THE TASK ▸
The copy you give must match the records exactly, except that it holds no images.
THE RECORDS START
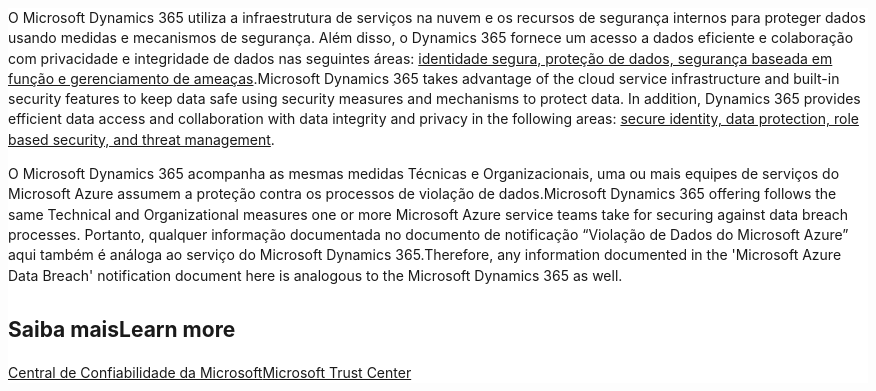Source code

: <span data-ttu-id="b191e-p129">O Microsoft Dynamics 365 utiliza a infraestrutura de serviços na nuvem e os recursos de segurança internos para proteger dados usando medidas e mecanismos de segurança. Além disso, o Dynamics 365 fornece um acesso a dados eficiente e colaboração com privacidade e integridade de dados nas seguintes áreas: [identidade segura, proteção de dados, segurança baseada em função e gerenciamento de ameaças](https://www.microsoft.com/trustcenter/security/dynamics365-security).</span><span class="sxs-lookup"><span data-stu-id="b191e-p129">Microsoft Dynamics 365 takes advantage of the cloud service infrastructure and built-in security features to keep data safe using security measures and mechanisms to protect data. In addition, Dynamics 365 provides efficient data access and collaboration with data integrity and privacy in the following areas: [secure identity, data protection, role based security, and threat management](https://www.microsoft.com/trustcenter/security/dynamics365-security).</span></span>

<span data-ttu-id="b191e-220">O Microsoft Dynamics 365 acompanha as mesmas medidas Técnicas e Organizacionais, uma ou mais equipes de serviços do Microsoft Azure assumem a proteção contra os processos de violação de dados.</span><span class="sxs-lookup"><span data-stu-id="b191e-220">Microsoft Dynamics 365 offering follows the same Technical and Organizational measures one or more Microsoft Azure service teams take for securing against data breach processes.</span></span> <span data-ttu-id="b191e-221">Portanto, qualquer informação documentada no documento de notificação “Violação de Dados do Microsoft Azure” aqui também é análoga ao serviço do Microsoft Dynamics 365.</span><span class="sxs-lookup"><span data-stu-id="b191e-221">Therefore, any information documented in the 'Microsoft Azure Data Breach' notification document here is analogous to the Microsoft Dynamics 365 as well.</span></span>

## <a name="learn-more"></a><span data-ttu-id="b191e-222">Saiba mais</span><span class="sxs-lookup"><span data-stu-id="b191e-222">Learn more</span></span>

[<span data-ttu-id="b191e-223">Central de Confiabilidade da Microsoft</span><span class="sxs-lookup"><span data-stu-id="b191e-223">Microsoft Trust Center</span></span>](https://www.microsoft.com/trust-center/privacy/gdpr-overview)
THE RECORDS END
TASK SOLUTION ▸
Source code

: <span data-ttu-id="b191e-p129">O Microsoft Dynamics 365 utiliza a infraestrutura de serviços na nuvem e os recursos de segurança internos para proteger dados usando medidas e mecanismos de segurança. Além disso, o Dynamics 365 fornece um acesso a dados eficiente e colaboração com privacidade e integridade de dados nas seguintes áreas: [identidade segura, proteção de dados, segurança baseada em função e gerenciamento de ameaças](https://www.microsoft.com/trustcenter/security/dynamics365-security).</span><span class="sxs-lookup"><span data-stu-id="b191e-p129">Microsoft Dynamics 365 takes advantage of the cloud service infrastructure and built-in security features to keep data safe using security measures and mechanisms to protect data. In addition, Dynamics 365 provides efficient data access and collaboration with data integrity and privacy in the following areas: [secure identity, data protection, role based security, and threat management](https://www.microsoft.com/trustcenter/security/dynamics365-security).</span></span>

<span data-ttu-id="b191e-220">O Microsoft Dynamics 365 acompanha as mesmas medidas Técnicas e Organizacionais, uma ou mais equipes de serviços do Microsoft Azure assumem a proteção contra os processos de violação de dados.</span><span class="sxs-lookup"><span data-stu-id="b191e-220">Microsoft Dynamics 365 offering follows the same Technical and Organizational measures one or more Microsoft Azure service teams take for securing against data breach processes.</span></span> <span data-ttu-id="b191e-221">Portanto, qualquer informação documentada no documento de notificação “Violação de Dados do Microsoft Azure” aqui também é análoga ao serviço do Microsoft Dynamics 365.</span><span class="sxs-lookup"><span data-stu-id="b191e-221">Therefore, any information documented in the 'Microsoft Azure Data Breach' notification document here is analogous to the Microsoft Dynamics 365 as well.</span></span>

## <a name="learn-more"></a><span data-ttu-id="b191e-222">Saiba mais</span><span class="sxs-lookup"><span data-stu-id="b191e-222">Learn more</span></span>

[<span data-ttu-id="b191e-223">Central de Confiabilidade da Microsoft</span><span class="sxs-lookup"><span data-stu-id="b191e-223">Microsoft Trust Center</span></span>](https://www.microsoft.com/trust-center/privacy/gdpr-overview)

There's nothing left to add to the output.